Could Priti Patel’s secret meetings in Israel signal a shift in British foreign policy?
Patel heads a department which has a long history of humanitarian and development funding for Palestinians. Indeed she has taken a close interest in that funding, going so far as to announce a review last year which has already resulted in notable cuts of some £17m
Priti Patel has come under fire for holding meetings in Israel during her ‘family holiday’ Getty
Ok, so August may not be as ideal a time as spring for a visit. Tel Aviv is hot but it also has perhaps the best urban beaches in the world to plunge into the Med and cool off. And whether you’re floating in the Dead Sea or climbing Masada at sunrise, kayaking in the River Jordan or snorkelling in the Red Sea off Eilat, Israel is still a great holiday destination.

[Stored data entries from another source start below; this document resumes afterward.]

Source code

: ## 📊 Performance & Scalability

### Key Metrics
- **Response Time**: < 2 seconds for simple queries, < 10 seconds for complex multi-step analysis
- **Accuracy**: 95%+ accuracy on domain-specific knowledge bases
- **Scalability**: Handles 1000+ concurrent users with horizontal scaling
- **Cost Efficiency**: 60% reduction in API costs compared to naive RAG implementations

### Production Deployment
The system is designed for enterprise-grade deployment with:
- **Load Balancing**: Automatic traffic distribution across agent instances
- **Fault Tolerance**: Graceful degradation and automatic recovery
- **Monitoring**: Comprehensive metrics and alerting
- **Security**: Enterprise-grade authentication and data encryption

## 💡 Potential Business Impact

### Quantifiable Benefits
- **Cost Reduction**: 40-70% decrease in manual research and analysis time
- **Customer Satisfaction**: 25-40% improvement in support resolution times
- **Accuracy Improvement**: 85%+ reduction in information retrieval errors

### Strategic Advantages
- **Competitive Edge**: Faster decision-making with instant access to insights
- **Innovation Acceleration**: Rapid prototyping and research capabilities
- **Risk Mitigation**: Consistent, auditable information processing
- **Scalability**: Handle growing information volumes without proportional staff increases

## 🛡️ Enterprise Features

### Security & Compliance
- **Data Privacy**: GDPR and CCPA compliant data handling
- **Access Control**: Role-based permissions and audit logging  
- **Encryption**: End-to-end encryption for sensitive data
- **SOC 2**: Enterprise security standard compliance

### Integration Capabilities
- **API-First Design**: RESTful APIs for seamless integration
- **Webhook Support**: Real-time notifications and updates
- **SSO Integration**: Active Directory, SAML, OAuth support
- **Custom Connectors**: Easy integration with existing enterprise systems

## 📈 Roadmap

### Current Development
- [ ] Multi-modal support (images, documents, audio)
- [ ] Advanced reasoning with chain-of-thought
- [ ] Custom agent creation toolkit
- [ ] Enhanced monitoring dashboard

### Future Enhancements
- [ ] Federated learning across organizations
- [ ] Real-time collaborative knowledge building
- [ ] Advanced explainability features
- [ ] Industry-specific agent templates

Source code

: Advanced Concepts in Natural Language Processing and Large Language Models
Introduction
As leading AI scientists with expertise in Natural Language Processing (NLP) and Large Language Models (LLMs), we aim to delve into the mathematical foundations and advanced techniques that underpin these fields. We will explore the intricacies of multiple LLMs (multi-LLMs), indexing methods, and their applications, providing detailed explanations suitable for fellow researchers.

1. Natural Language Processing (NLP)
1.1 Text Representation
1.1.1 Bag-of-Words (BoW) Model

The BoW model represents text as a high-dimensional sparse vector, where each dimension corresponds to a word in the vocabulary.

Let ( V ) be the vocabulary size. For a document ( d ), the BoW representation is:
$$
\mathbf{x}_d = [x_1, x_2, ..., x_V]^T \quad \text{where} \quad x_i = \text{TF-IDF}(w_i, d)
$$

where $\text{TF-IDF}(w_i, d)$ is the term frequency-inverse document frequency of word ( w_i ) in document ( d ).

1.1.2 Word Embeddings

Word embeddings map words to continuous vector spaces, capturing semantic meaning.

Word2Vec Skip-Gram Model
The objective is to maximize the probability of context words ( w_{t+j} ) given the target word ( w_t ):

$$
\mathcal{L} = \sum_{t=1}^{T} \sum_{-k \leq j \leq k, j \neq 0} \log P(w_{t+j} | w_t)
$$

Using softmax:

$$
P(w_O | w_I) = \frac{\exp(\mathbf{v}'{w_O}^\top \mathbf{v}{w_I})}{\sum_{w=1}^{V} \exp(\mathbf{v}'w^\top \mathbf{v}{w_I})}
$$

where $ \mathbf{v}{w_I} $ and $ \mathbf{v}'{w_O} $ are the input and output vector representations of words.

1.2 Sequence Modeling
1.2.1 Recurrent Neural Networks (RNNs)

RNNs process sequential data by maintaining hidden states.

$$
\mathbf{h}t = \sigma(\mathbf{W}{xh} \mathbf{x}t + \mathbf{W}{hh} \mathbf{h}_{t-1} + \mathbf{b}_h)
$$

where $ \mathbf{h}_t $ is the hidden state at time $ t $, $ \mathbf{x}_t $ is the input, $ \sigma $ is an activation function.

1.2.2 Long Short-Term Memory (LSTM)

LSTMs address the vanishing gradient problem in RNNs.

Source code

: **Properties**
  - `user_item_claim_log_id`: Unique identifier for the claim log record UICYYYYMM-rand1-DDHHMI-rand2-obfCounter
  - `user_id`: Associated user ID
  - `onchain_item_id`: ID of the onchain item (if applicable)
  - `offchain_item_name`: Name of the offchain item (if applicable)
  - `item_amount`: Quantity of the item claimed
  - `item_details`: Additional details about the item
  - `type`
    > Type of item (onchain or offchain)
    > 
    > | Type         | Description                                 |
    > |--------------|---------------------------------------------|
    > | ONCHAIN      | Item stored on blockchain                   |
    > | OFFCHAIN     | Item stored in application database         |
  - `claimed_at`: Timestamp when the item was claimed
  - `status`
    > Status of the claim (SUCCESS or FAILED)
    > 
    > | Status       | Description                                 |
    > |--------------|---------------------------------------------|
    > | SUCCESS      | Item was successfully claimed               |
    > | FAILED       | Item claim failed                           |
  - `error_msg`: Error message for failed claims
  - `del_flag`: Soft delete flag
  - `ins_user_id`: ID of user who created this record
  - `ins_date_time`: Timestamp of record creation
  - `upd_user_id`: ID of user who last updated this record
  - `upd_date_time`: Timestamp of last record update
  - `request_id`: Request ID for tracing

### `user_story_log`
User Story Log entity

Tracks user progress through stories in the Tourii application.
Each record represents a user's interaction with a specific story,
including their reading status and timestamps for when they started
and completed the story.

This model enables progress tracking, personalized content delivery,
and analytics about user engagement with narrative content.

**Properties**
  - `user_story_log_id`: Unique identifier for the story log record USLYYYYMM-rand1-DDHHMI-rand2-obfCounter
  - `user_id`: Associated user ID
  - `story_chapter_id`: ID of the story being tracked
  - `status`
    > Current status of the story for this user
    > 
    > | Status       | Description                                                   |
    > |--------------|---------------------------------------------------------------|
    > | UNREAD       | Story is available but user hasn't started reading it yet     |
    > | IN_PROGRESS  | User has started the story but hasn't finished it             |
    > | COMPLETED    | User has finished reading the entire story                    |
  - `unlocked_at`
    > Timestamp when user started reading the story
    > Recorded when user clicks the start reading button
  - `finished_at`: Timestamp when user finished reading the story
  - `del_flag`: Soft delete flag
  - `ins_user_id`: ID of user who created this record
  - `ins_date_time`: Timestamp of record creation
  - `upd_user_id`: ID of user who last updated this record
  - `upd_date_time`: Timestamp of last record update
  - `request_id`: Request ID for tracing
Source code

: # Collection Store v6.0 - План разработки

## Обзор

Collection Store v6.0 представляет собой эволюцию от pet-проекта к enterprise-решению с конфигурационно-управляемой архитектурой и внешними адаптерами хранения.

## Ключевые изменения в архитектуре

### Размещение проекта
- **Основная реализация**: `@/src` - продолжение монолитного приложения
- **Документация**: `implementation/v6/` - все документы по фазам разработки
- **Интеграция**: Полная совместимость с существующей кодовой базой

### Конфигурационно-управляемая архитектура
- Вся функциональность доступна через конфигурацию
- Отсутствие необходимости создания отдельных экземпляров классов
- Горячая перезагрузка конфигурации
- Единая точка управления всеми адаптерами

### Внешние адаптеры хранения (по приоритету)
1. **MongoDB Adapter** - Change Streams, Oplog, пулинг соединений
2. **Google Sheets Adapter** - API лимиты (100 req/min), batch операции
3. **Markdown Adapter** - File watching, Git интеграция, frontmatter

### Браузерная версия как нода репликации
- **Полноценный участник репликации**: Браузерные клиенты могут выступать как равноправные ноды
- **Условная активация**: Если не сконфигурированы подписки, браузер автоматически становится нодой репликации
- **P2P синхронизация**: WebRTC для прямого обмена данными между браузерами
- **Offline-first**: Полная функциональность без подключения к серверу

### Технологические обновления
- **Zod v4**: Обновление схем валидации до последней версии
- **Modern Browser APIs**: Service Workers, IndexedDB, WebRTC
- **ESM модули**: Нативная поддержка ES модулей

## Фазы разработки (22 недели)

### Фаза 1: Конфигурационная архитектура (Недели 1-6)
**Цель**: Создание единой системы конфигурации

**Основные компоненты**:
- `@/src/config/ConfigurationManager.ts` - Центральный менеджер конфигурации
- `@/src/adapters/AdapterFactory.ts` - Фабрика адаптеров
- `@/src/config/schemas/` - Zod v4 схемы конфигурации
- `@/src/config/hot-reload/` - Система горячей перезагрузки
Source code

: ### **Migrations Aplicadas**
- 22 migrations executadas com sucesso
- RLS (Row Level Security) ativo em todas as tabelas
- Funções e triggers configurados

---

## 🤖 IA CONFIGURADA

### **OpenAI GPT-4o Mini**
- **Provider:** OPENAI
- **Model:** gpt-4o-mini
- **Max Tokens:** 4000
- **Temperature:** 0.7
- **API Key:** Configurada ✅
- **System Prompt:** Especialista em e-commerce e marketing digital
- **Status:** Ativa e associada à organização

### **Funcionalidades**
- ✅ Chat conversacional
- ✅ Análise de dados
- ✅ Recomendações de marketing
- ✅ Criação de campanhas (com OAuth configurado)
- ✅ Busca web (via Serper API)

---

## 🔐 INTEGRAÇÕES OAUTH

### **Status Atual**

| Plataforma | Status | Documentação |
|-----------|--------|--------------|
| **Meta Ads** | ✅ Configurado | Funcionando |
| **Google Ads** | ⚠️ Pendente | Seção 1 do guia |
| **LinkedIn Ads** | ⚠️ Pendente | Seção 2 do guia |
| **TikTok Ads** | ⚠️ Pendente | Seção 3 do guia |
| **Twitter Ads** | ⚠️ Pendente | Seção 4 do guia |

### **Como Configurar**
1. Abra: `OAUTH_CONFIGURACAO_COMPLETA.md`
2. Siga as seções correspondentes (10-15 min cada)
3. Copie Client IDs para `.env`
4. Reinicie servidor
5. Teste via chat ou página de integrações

A pity then that Priti Patel seems to have had so little time to enjoy it on her now famous “family holiday” this summer. It can hardly have been that relaxing given that she averaged one meeting a day with politicians from Israel’s Prime Minister down to officials and voluntary organisations. Meetings of which, despite the fact that such a detailed programme must have been planned in advance, she failed to give the Foreign Office, the British Embassy or for that matter her own Prime Minister, any prior notice.
Much of the debate this has provoked – not to mention the speculation that if Theresa May was stronger she would have actually sacked the International Development Secretary – has concentrated on the gross breach of ministerial protocol involved – unprecedented in the view of the former Foreign Office Permanent Secretary Sir Peter Ricketts. Benjamin Netanyahu is not just any Prime Minister but one in a zone of conflict on which the UK government is supposed to have strong views. Any visiting minister, on holiday or not, would be expected at the very least to call up the embassy and say – “I’m seeing Bibi. Can I come in for a briefing? Is there anything I should be saying to him?” And of course to give a full account of what took place once it had happened.